Granted, my experience with rocket launchers was limited, but I only knew of one person in the area who owned one and liked setting things—and people—on fire.
CHAPTER 18
My pointer finger shot into the accusatory position. “Know anything about a flaming projectile that was shot at me earlier today?”
“Who, me? I know nothing about nothing.”
The guy who knew nothing about nothing (which, grammatically speaking, meant he knew everything about everything) was Baby Dimitri, Godfather of the Night, shoe and souvenir salesman, and Donk’s uncle. Godfathers of the night deal with the kind of crimes that blossom in darkness ... although Baby Dimitri didn’t mind dipping his toe into the lighter hours, as long as it was profitable. The scrawny, aging gangster dresses for Florida in the 1960
s, keeps his hair tamed with slime, and spends most of his time parked in a chair outside his shop. A chair he was in right now.
“Come on. You know everything about everything.”
Serious hand waving ensued. “No. I like to pretend I know everything. That way people have no idea what I do know and what I don’t know.” His reply was negative but I could tell he was pleased. My accusation meant his act was working.
I stuck my head in his shop and glanced around, taking stock of his, well, stock. Baby Dimitri carried a shoe for every foot and a souvenir for everyone who has ever dreamed of spending too much on a cheaply made trinket with GREECE scribbled across the front.
“Is any of this stuff made in Greece?”
He went tst. “Too expensive. It is cheaper to buy Chinese and import.”
“I can’t even imagine why Greece is circling the drain,” I mumbled.
“Politicians and bankers bent Greece over and gave her something she would never forget.”

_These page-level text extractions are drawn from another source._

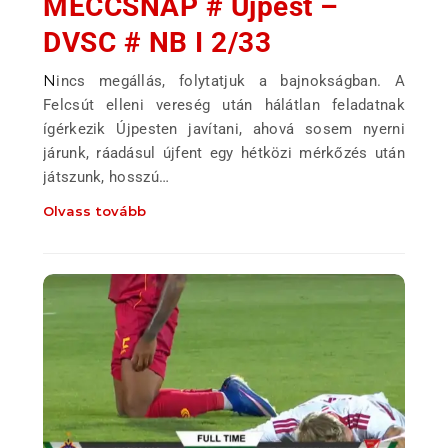
MECCSNAP # Újpest –
DVSC # NB I 2/33
Nincs megállás, folytatjuk a bajnokságban. A
Felcsút elleni vereség után hálátlan feladatnak
ígérkezik Újpesten javítani, ahová sosem nyerni
járunk, ráadásul újfent egy hétközi mérkőzés után
játszunk, hosszú…
Olvass tovább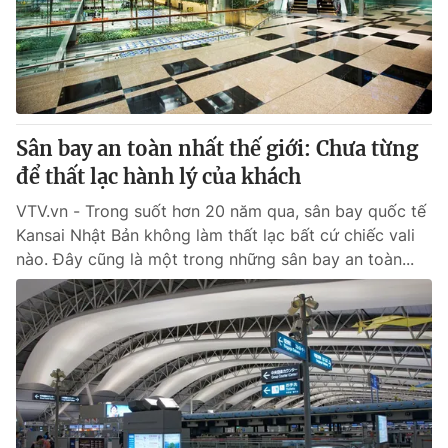
® Cấm sao chép dưới mọi hình thức nếu không có sự chấp
thuận bằng văn bản. Ghi rõ nguồn VTV.vn khi phát hành lại
thông tin từ website này.
Sân bay an toàn nhất thế giới: Chưa từng
để thất lạc hành lý của khách
VTV.vn - Trong suốt hơn 20 năm qua, sân bay quốc tế
Kansai Nhật Bản không làm thất lạc bất cứ chiếc vali
nào. Đây cũng là một trong những sân bay an toàn...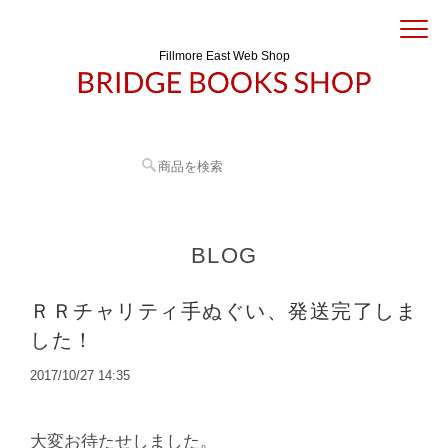
Fillmore East Web Shop
BLOG
ＲＲチャリティ手ぬぐい、発送完了しま
した！
2017/10/27 14:35
大変お待たせしました。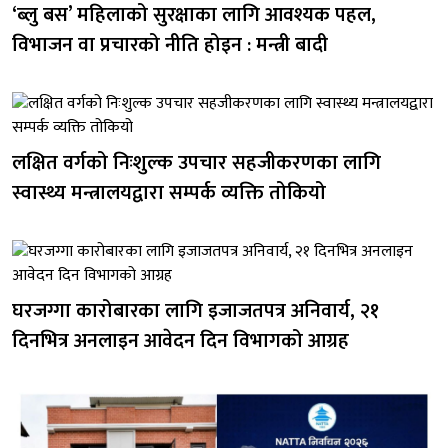
‘ब्लु बस’ महिलाको सुरक्षाका लागि आवश्यक पहल,
विभाजन वा प्रचारको नीति होइन : मन्त्री बादी
लक्षित वर्गको निःशुल्क उपचार सहजीकरणका लागि
स्वास्थ्य मन्त्रालयद्वारा सम्पर्क व्यक्ति तोकियो
घरजग्गा कारोबारका लागि इजाजतपत्र अनिवार्य, २१
दिनभित्र अनलाइन आवेदन दिन विभागको आग्रह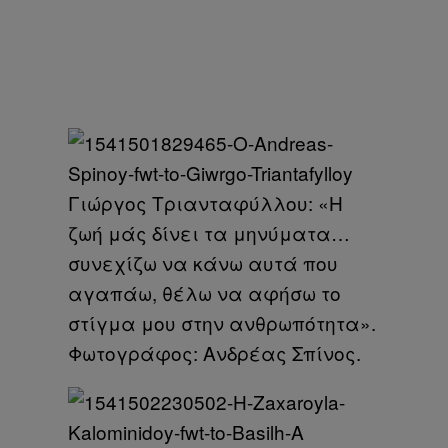
Γιώργος Τριανταφύλλου: «Η
ζωή μάς δίνει τα μηνύματα…
συνεχίζω να κάνω αυτά που
αγαπάω, θέλω να αφήσω το
στίγμα μου στην ανθρωπότητα».
Φωτογράφος: Ανδρέας Σπίνος.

“Her? Are you sure about that? Because Greece has a reputation and historical precedent for certain male proclivities ...”
He stared at me for a moment, a curious expression on his face. I couldn’t figure out if he wanted to have me killed or make me do a jig. Then he laughed.
“And you say you do not want to be Baboulas.” He grabbed my face with both hands and shook my head vigorously from side to side. “You are already your grandmother, but with smaller breasts and a bigger ass.”
“Mine are smaller, seriously?” That was a bit of good news, because looking at Grandma I thought my future was destined to be saggy.
He made a face and let me go. “She was something, in her time.”
I stuck my head back into his shop again. Scratched my head. Readjusted my ponytail. “Gee, I just realized what’s missing in this picture. Laki. Where is Laki?”
Shrug. “Who knows where that malakas is?”
“You?”
He laughed. “Laki is his own man. He comes and goes as he pleases.”
I highly doubted that. Laki was Baby Dimitri’s right-hand man, and probably his left. “He been setting any fires lately, say, to any mopeds?”
“Mopeds ... what mopeds? Why are you obsessed with fire and missiles? If you look I bet you will find Laki playing tavli with the rest of the stupid old men.”
“I doubt that,” I muttered. I recounted the tale of the exploding, formerly pink moped, with a few edits.